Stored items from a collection
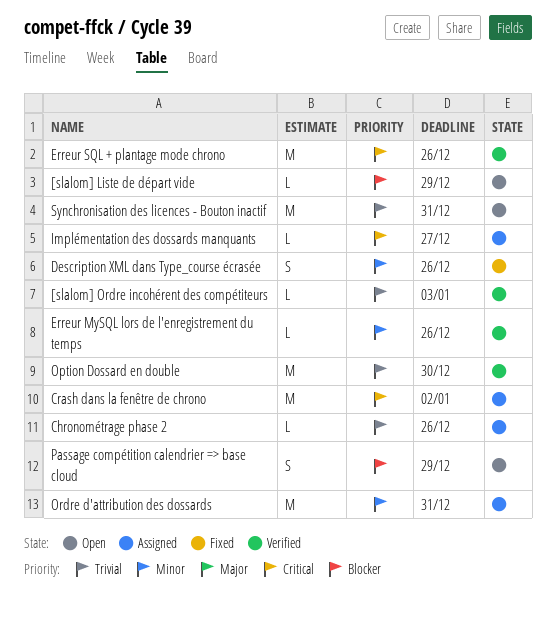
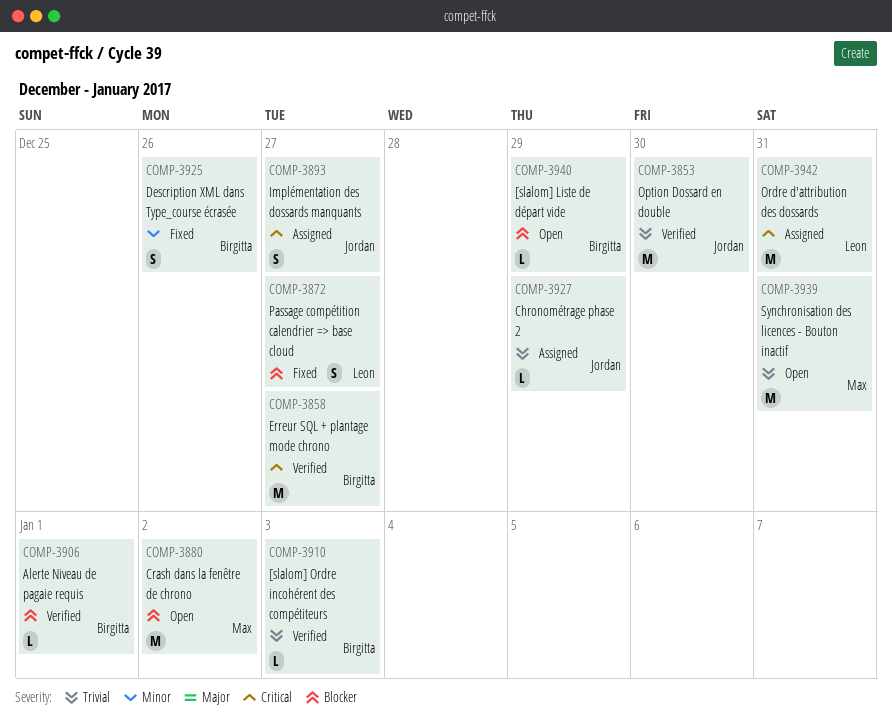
Alerte Niveau de pagaie requis: none -> present
Chronométrage phase 2, due: Dec 26 -> Dec 29
Crash dans la fenêtre de chrono, status: Assigned -> Open
Crash dans la fenêtre de chrono, priority: Critical -> Blocker
Erreur MySQL lors de l'enregistrement du temps: present -> none
Erreur SQL + plantage mode chrono, due: Dec 26 -> Dec 27
Implémentation des dossards manquants, estimate: L -> S
Ordre d'attribution des dossards, priority: Minor -> Critical
Passage compétition calendrier => base cloud, status: Open -> Fixed
Passage compétition calendrier => base cloud, due: Dec 29 -> Dec 27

*What the exercise asks*
Provide an exact transcript of the lines from the one that holds "Erreur SQL +" through the final line of the data above.

*Response to this task*
Erreur SQL + plantage mode chrono, due: Dec 26 -> Dec 27
Implémentation des dossards manquants, estimate: L -> S
Ordre d'attribution des dossards, priority: Minor -> Critical
Passage compétition calendrier => base cloud, status: Open -> Fixed
Passage compétition calendrier => base cloud, due: Dec 29 -> Dec 27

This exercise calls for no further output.